For Rosenmeyer, CRISP isn’t just about training. It’s about helping Iowa communities thrive.
“One of the things that makes our rural communities so great is that we have such community-centered values,” she says. “But that’s difficult to do when people aren’t able to find health care where they’re at. I know of people who had to move to different areas because they weren’t able to get the care they needed for certain situations within a smaller community.”
“If we want to keep these communities thriving and keep all these great values that we’ve established, we need to be able to provide for people in those communities, especially with health care.” -Reese Rosenmeyer
Cody Pritchard, MS, CRISP co-director, says that’s exactly why the program exists.
“CRISP is not just a program,” he says. “It’s a promise that we’ll stand by these students as they choose rural medicine.”

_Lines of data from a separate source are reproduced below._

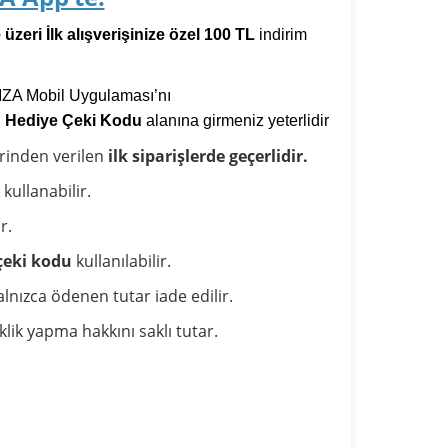
üzeri İlk alışverişinize özel 100 TL
indirim
MZA Mobil Uygulaması’nı
i
Hediye Çeki Kodu
alanına girmeniz yeterlidir
rinden verilen
ilk siparişlerde geçerlidir.
kullanabilir.
r.
 çeki kodu
kullanılabilir.
alnızca ödenen tutar iade edilir.
ik yapma hakkını saklı tutar.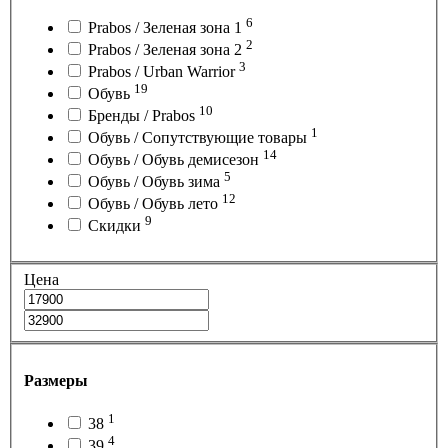
6
Prabos / Зеленая зона 1
2
Prabos / Зеленая зона 2
3
Prabos / Urban Warrior
19
Обувь
10
Бренды / Prabos
1
Обувь / Сопутствующие товары
14
Обувь / Обувь демисезон
5
Обувь / Обувь зима
12
Обувь / Обувь лето
9
Cкидки
Цена
Размеры
1
38
4
39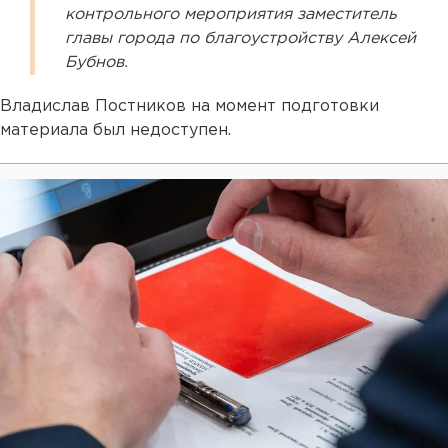
контрольного мероприятия заместитель
главы города по благоустройству Алексей
Бубнов.
Владислав Постников на момент подготовки
материала был недоступен.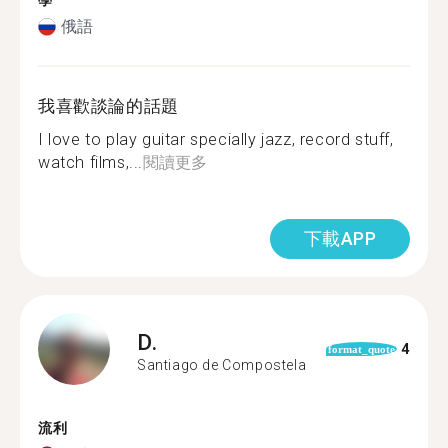
學
俄語
我喜歡談論的話題
I love to play guitar specially jazz, record stuff,
watch films,...
閱讀更多
下載APP
D.
4
format_quote
Santiago de Compostela
流利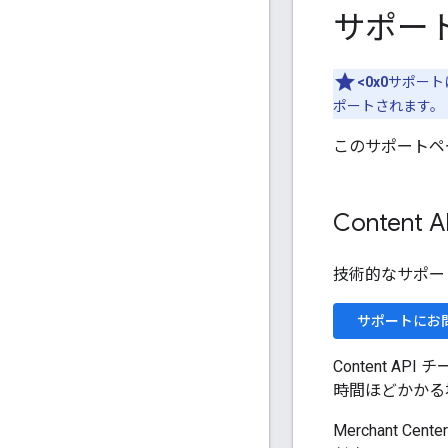
サポー
<0x0
サポート
ポートされます。
このサポートペ
Content 
技術的なサポートに
サポートにお
Content 
時間ほどかかる
Merchant 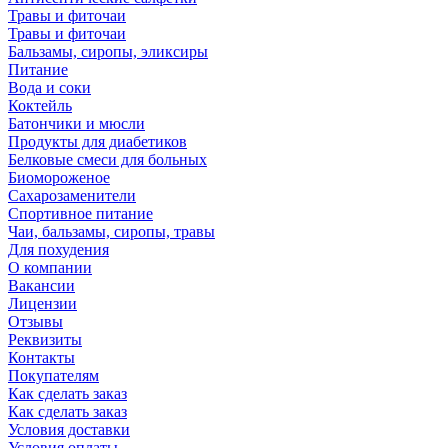
Травы и фиточаи
Травы и фиточаи
Бальзамы, сиропы, эликсиры
Питание
Вода и соки
Коктейль
Батончики и мюсли
Продукты для диабетиков
Белковые смеси для больных
Биомороженое
Сахарозаменители
Спортивное питание
Чаи, бальзамы, сиропы, травы
Для похудения
О компании
Вакансии
Лицензии
Отзывы
Реквизиты
Контакты
Покупателям
Как сделать заказ
Как сделать заказ
Условия доставки
Условия оплаты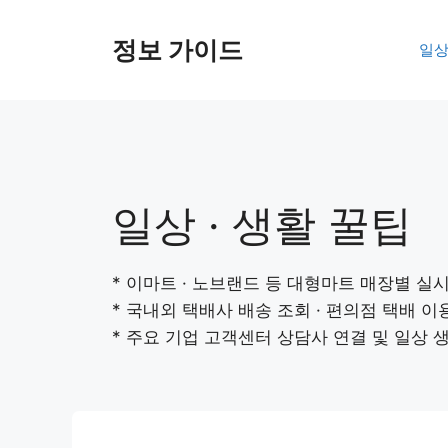
컨
텐
정보 가이드
일상
츠
로
건
너
뛰
기
일상 · 생활 꿀팁
* 이마트 · 노브랜드 등 대형마트 매장별 실
* 국내외 택배사 배송 조회 · 편의점 택배 이
* 주요 기업 고객센터 상담사 연결 및 일상 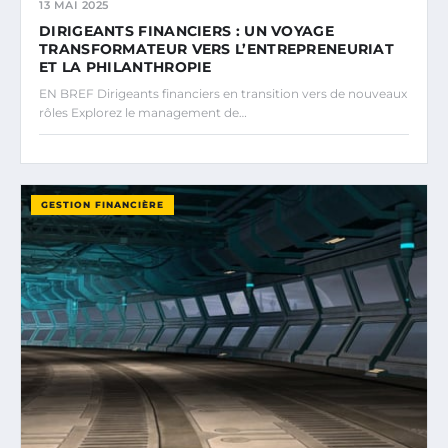
13 MAI 2025
DIRIGEANTS FINANCIERS : UN VOYAGE
TRANSFORMATEUR VERS L’ENTREPRENEURIAT
ET LA PHILANTHROPIE
EN BREF Dirigeants financiers en transition vers de nouveaux
rôles Explorez le management de…
GESTION FINANCIÈRE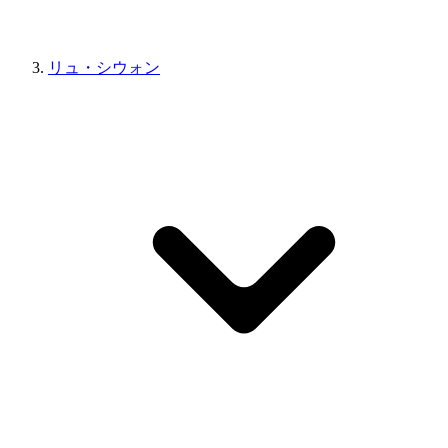
リュ・シウォン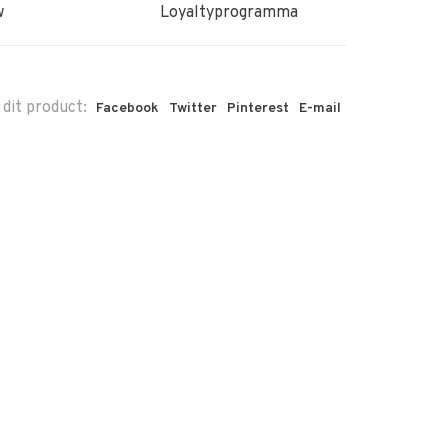
w
Loyaltyprogramma
 dit product:
Facebook
Twitter
Pinterest
E-mail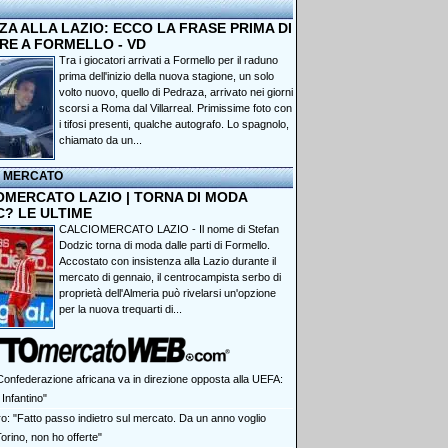
A ALLA LAZIO: ECCO LA FRASE PRIMA DI
RE A FORMELLO - VD
Tra i giocatori arrivati a Formello per il raduno
prima dell'inizio della nuova stagione, un solo
volto nuovo, quello di Pedraza, arrivato nei giorni
scorsi a Roma dal Villarreal. Primissime foto con
i tifosi presenti, qualche autografo. Lo spagnolo,
chiamato da un...
I MERCATO
OMERCATO LAZIO | TORNA DI MODA
C? LE ULTIME
CALCIOMERCATO LAZIO - Il nome di Stefan
Dodzic torna di moda dalle parti di Formello.
Accostato con insistenza alla Lazio durante il
mercato di gennaio, il centrocampista serbo di
proprietà dell'Almeria può rivelarsi un'opzione
per la nuova trequarti di...
Confederazione africana va in direzione opposta alla UEFA:
 Infantino"
ro: "Fatto passo indietro sul mercato. Da un anno voglio
Torino, non ho offerte"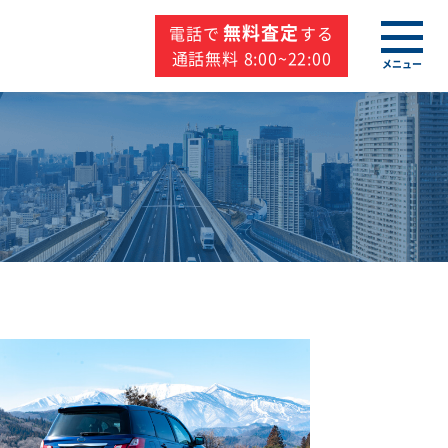
無料査定
電話で
する
通話無料 8:00~22:00
メニュー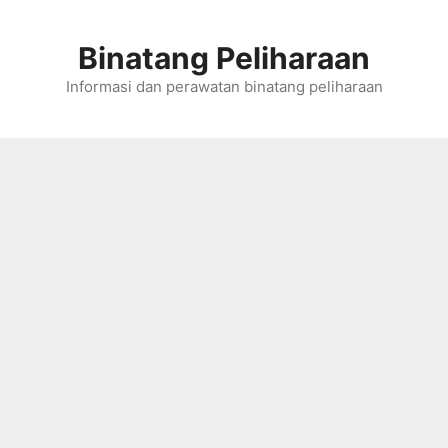
Skip
to
Binatang Peliharaan
content
Informasi dan perawatan binatang peliharaan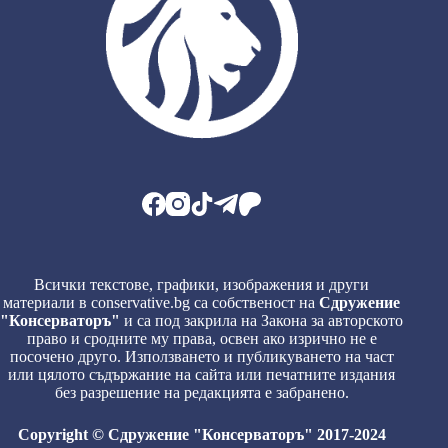
Всички текстове, графики, изображения и други
материали в conservative.bg са собственост на
Сдружение
"Консерваторъ"
и са под закрила на Закона за авторското
право и сродните му права, освен ако изрично не е
посочено друго. Използването и публикуването на част
или цялото съдържание на сайта или печатните издания
без разрешение на редакцията е забранено.
Copyright © Сдружение "Консерваторъ" 2017-2024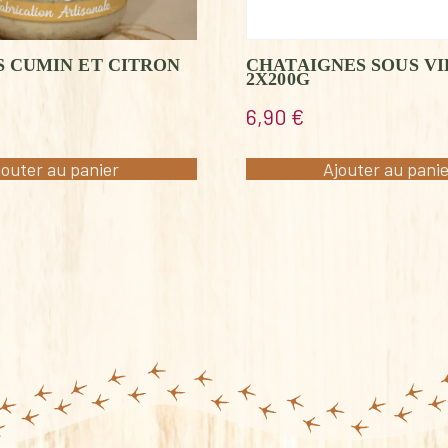
 CUMIN ET CITRON
CHATAIGNES SOUS VI
2X200G
6,90
€
jouter au panier
Ajouter au pani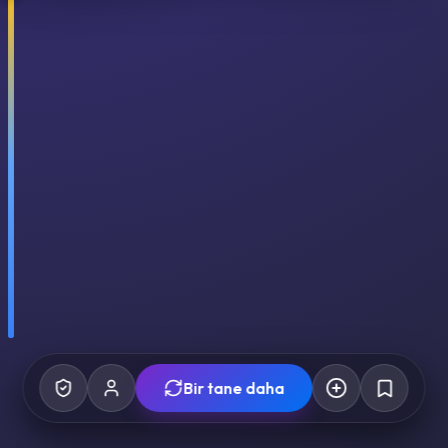
Bir tane daha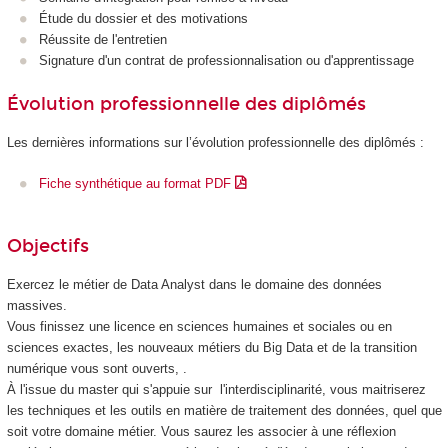
Étude du dossier et des motivations
Réussite de l'entretien
Signature d'un contrat de professionnalisation
ou d'apprentissage
Évolution professionnelle des diplômés
Les dernières informations sur l’évolution professionnelle des diplômés :
Fiche synthétique au format PDF
Objectifs
Exercez le métier de Data Analyst dans le domaine des données
massives.
Vous finissez une licence en sciences humaines et sociales ou en
sciences exactes, les nouveaux métiers du Big Data et de la transition
numérique vous sont ouverts, .
À l'issue du master qui s'appuie sur l'interdisciplinarité, vous maitriserez
les techniques et les outils en matière de traitement des données, quel que
soit votre domaine métier. Vous saurez les associer à une réflexion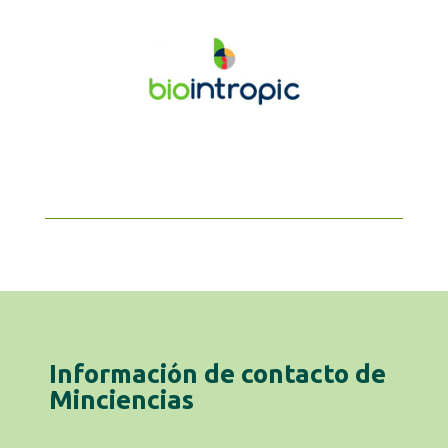
Información de contacto de
Minciencias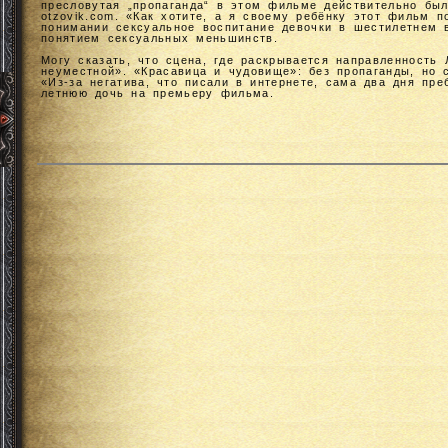
пресловутая „пропаганда“ в этом фильме действительно был
otzovik.com. «Как хотите, а я своему ребёнку этот фильм 
понимании сексуальное воспитание девочки в шестилетнем 
понятием сексуальных меньшинств.
Могу сказать, что сцена, где раскрывается направленность
неуместной». «Красавица и чудовище»: без пропаганды, но 
«Из-за негатива, что писали в интернете, сама два дня пре
летнюю дочь на премьеру фильма.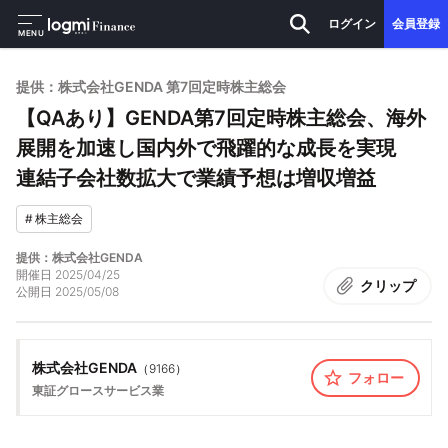
ログイン
会員登録
MENU
提供：株式会社GENDA 第7回定時株主総会
【QAあり】GENDA第7回定時株主総会、海外
展開を加速し国内外で飛躍的な成長を実現
連結子会社数拡大で業績予想は増収増益
#
株主総会
提供：株式会社GENDA
開催日
2025/04/25
クリップ
公開日
2025/05/08
株式会社GENDA
（
9166
）
フォロー
東証グロース
サービス業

He adds that combining mentoring and loan repayment gives students both the confidence and the means to pursue rural practice.
“By the time they graduate, they aren’t just prepared to practice,” Pritchard says. “They’re motivated. They’ve seen the need firsthand, often through their own families. That’s what keeps them here.”
Looking ahead
As part of CRISP, Rosenmeyer is building her own foundation. She is not sure if she wants to work in pediatrics or gynecology, but she is certain she wants to serve a rural community.
She says the program matters not just for her, but for the future of small towns across the state.
“If we want to keep these communities thriving and keep all these great values that we’ve established, we need to be able to provide for people in those communities, especially with health care,” Rosenmeyer says.
She is an example of someone who understands the attributes and needs of rural communities, and her perspective underscores why CRISP prioritizes recruiting students with those same roots.
“I definitely want to be someone who’s both involved in health care as a provider, but also within the community as well,” she says. “My dad uses this quote: ‘You can either be a manager or a leader.’ Managers just keep everybody where you’re at, but leaders are promoting everyone to do well and bring them to the next level. That’s a really important thing as a provider in a rural community — to step in and do the harder things.”
For Rosenmeyer, it’s not just about becoming a doctor.
“It’s about coming back home,” she says. “And taking care of the people who took care of me.”